** Opening Raw data block **

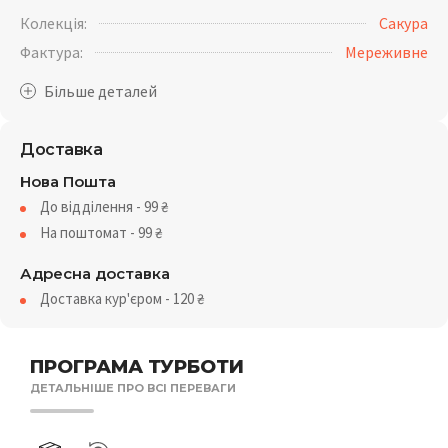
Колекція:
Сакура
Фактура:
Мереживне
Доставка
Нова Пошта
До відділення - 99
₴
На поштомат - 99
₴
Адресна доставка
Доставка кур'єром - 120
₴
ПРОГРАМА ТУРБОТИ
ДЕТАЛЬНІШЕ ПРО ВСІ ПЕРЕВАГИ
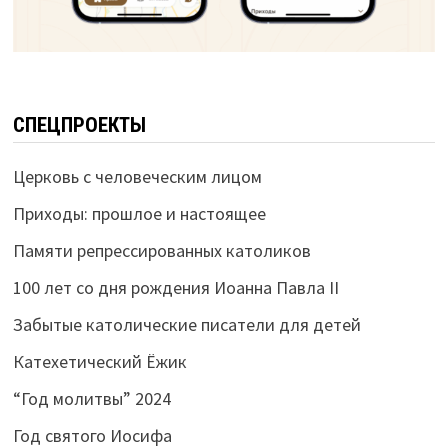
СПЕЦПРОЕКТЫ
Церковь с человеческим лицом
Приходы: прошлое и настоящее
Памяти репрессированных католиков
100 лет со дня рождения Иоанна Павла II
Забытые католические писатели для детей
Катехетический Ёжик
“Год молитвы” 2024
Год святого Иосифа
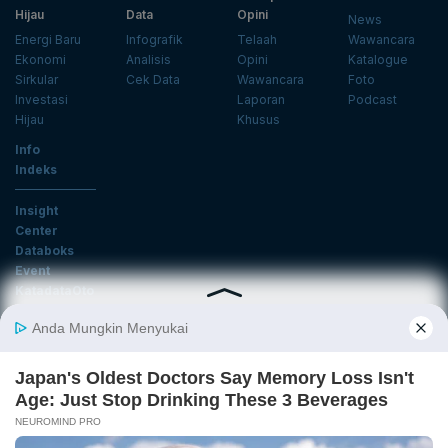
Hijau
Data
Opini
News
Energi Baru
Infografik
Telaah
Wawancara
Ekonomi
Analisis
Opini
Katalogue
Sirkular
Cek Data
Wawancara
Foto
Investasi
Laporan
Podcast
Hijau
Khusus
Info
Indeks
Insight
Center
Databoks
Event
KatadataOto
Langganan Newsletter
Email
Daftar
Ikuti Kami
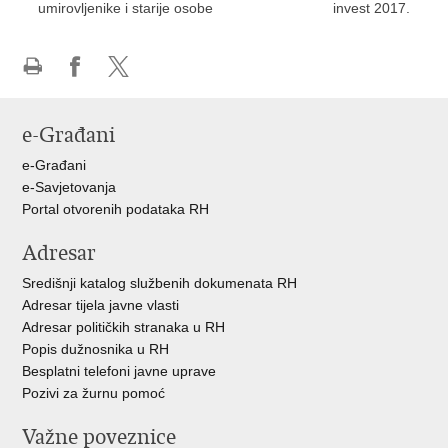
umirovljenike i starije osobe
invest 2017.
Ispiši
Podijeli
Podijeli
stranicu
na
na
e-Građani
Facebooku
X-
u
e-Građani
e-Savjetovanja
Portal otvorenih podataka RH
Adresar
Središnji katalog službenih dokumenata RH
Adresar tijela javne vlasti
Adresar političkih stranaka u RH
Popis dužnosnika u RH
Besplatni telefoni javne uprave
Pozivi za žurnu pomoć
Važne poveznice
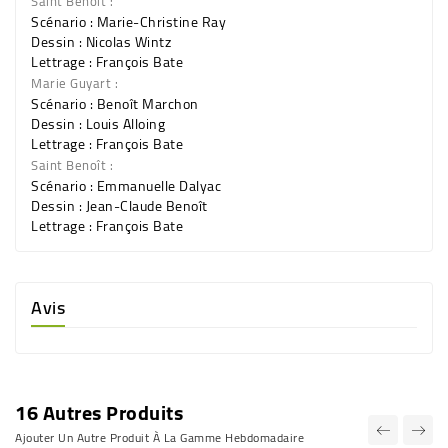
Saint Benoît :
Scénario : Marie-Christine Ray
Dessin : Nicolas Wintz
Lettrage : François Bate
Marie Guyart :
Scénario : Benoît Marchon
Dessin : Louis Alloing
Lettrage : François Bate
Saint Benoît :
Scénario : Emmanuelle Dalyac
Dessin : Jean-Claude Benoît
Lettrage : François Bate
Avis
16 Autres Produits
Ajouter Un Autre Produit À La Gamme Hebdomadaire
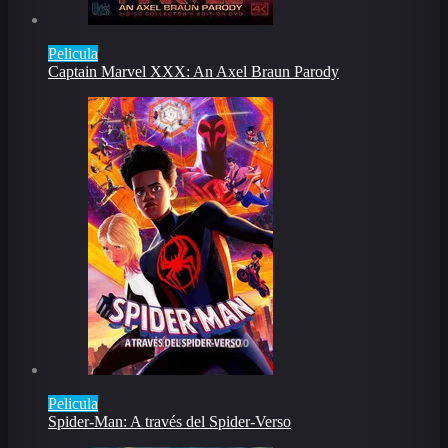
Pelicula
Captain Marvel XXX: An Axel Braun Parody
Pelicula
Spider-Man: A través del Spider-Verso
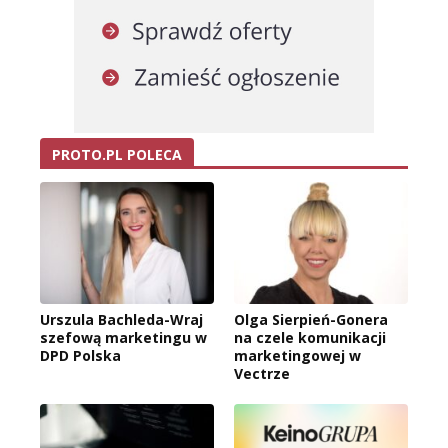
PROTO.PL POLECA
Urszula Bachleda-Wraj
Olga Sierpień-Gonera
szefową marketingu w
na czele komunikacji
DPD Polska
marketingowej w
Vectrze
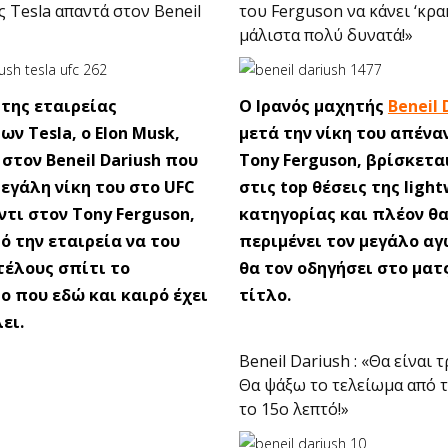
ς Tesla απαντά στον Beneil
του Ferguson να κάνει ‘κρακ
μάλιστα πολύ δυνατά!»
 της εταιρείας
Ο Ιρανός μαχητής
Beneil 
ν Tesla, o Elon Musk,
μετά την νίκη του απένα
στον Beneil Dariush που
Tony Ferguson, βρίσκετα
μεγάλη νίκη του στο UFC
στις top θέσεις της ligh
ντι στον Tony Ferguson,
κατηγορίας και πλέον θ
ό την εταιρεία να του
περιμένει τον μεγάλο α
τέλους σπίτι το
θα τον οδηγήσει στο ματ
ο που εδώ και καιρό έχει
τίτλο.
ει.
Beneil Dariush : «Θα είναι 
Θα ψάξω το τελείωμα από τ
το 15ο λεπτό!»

** Closing Raw data block **

→ **Work instructions**
When a line carries an image, skip the image and repeat everything else above exactly as written.

→ **Response**
Колекція:
Сакура
Фактура:
Мереживне
Доставка
Нова Пошта
До відділення - 99
₴
На поштомат - 99
₴
Адресна доставка
Доставка кур'єром - 120
₴
ПРОГРАМА ТУРБОТИ
ДЕТАЛЬНІШЕ ПРО ВСІ ПЕРЕВАГИ
СПЕЦПРОЕКТЫ
Церковь с человеческим лицом
Приходы: прошлое и настоящее
Памяти репрессированных католиков
100 лет со дня рождения Иоанна Павла II
Забытые католические писатели для детей
Катехетический Ёжик
“Год молитвы” 2024
Год святого Иосифа
Hijau
Data
Opini
News
Energi Baru
Infografik
Telaah
Wawancara
Ekonomi
Analisis
Opini
Katalogue
Sirkular
Cek Data
Wawancara
Foto
Investasi
Laporan
Podcast
Hijau
Khusus
Info
Indeks
Insight
Center
Databoks
Event
KatadataOto
Langganan Newsletter
Email
Daftar
Ikuti Kami
umirovljenike i starije osobe
invest 2017.
Ispiši
Podijeli
Podijeli
stranicu
na
na
e-Građani
Facebooku
X-
u
e-Građani
e-Savjetovanja
Portal otvorenih podataka RH
Adresar
Središnji katalog službenih dokumenata RH
Adresar tijela javne vlasti
Adresar političkih stranaka u RH
Popis dužnosnika u RH
Besplatni telefoni javne uprave
Pozivi za žurnu pomoć
Važne poveznice
Saint Benoît :
Scénario : Marie-Christine Ray
Dessin : Nicolas Wintz
Lettrage : François Bate
Marie Guyart :
Scénario : Benoît Marchon
Dessin : Louis Alloing
Lettrage : François Bate
Saint Benoît :
Scénario : Emmanuelle Dalyac
Dessin : Jean-Claude Benoît
Lettrage : François Bate
Avis
16 Autres Produits
Ajouter Un Autre Produit À La Gamme Hebdomadaire
Pelicula
Captain Marvel XXX: An Axel Braun Parody
Pelicula
Spider-Man: A través del Spider-Verso
PROTO.PL POLECA
Urszula Bachleda-Wraj
Olga Sierpień-Gonera
szefową marketingu w
na czele komunikacji
DPD Polska
marketingowej w
Vectrze
ς Tesla απαντά στον Beneil
του Ferguson να κάνει ‘κρακ
μάλιστα πολύ δυνατά!»
 της εταιρείας
Ο Ιρανός μαχητής
Beneil 
ν Tesla, o Elon Musk,
μετά την νίκη του απένα
στον Beneil Dariush που
Tony Ferguson, βρίσκετα
μεγάλη νίκη του στο UFC
στις top θέσεις της ligh
ντι στον Tony Ferguson,
κατηγορίας και πλέον θ
ό την εταιρεία να του
περιμένει τον μεγάλο α
τέλους σπίτι το
θα τον οδηγήσει στο ματ
ο που εδώ και καιρό έχει
τίτλο.
ει.
Beneil Dariush : «Θα είναι 
Θα ψάξω το τελείωμα από τ
το 15ο λεπτό!»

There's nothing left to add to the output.